Figure 3.

The CCA triplet affects the fidelity of G-1-addition by Thg1. 5′-labeled tRNA^His lacking the CCA-end (tRNA^HisΔCCA); (A) or ending with CCA (tRNA^His+CCA); (B) were incubated with saturating amounts of Thg1 (15 µM) and assayed using a phosphatase protection assay, in which the 5′-³²P-label on unreacted tRNA substrate is accessible to phosphatase, and visualized as inorganic phosphate (*Pi). On tRNA^HisΔCCA, Thg1 exhibits a reduced fidelity and adds not only the correct G-1 (G-1*pGpC product) but to a certain amount also erroneously A-1 (A-1*pGpC product on panel A). However, when the tRNA substrate carries a 3′-terminal CCA sequence, Thg1 exclusively incorporates G-1, indicating that the CCA triplet contributes to the fidelity of the reaction.
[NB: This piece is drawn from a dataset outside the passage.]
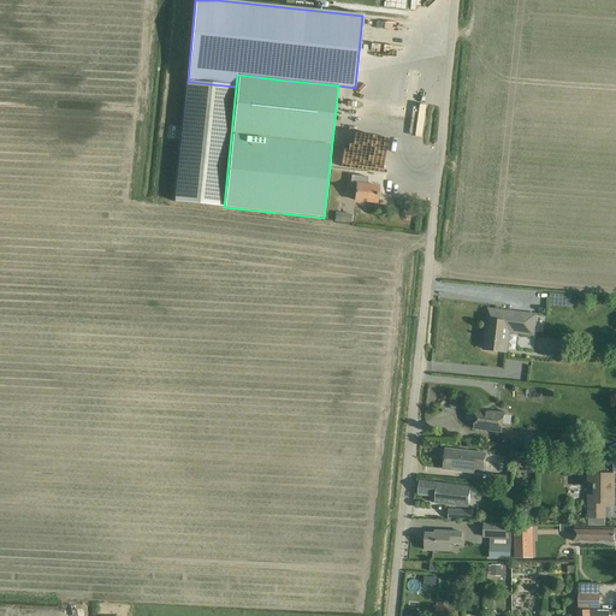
[(176,202),(224,207),(236,87),(188,82),(176,202)]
An additional non-enzymatic labeled species (♦) is visible in the no enzyme control (NC) and enzyme-containing reactions, as has been observed previously with these types of labeled tRNA assays [13,23]. (C) Single-turnover nucleotide incorporation was measured in triplicate and plotted as a function of time. 5′-labeled tRNA^HisΔCCA (blue) and tRNA^His+CCA (black) were incubated with 15 µM Thg1 in the presence of 0.1 mM ATP and 1 mM GTP.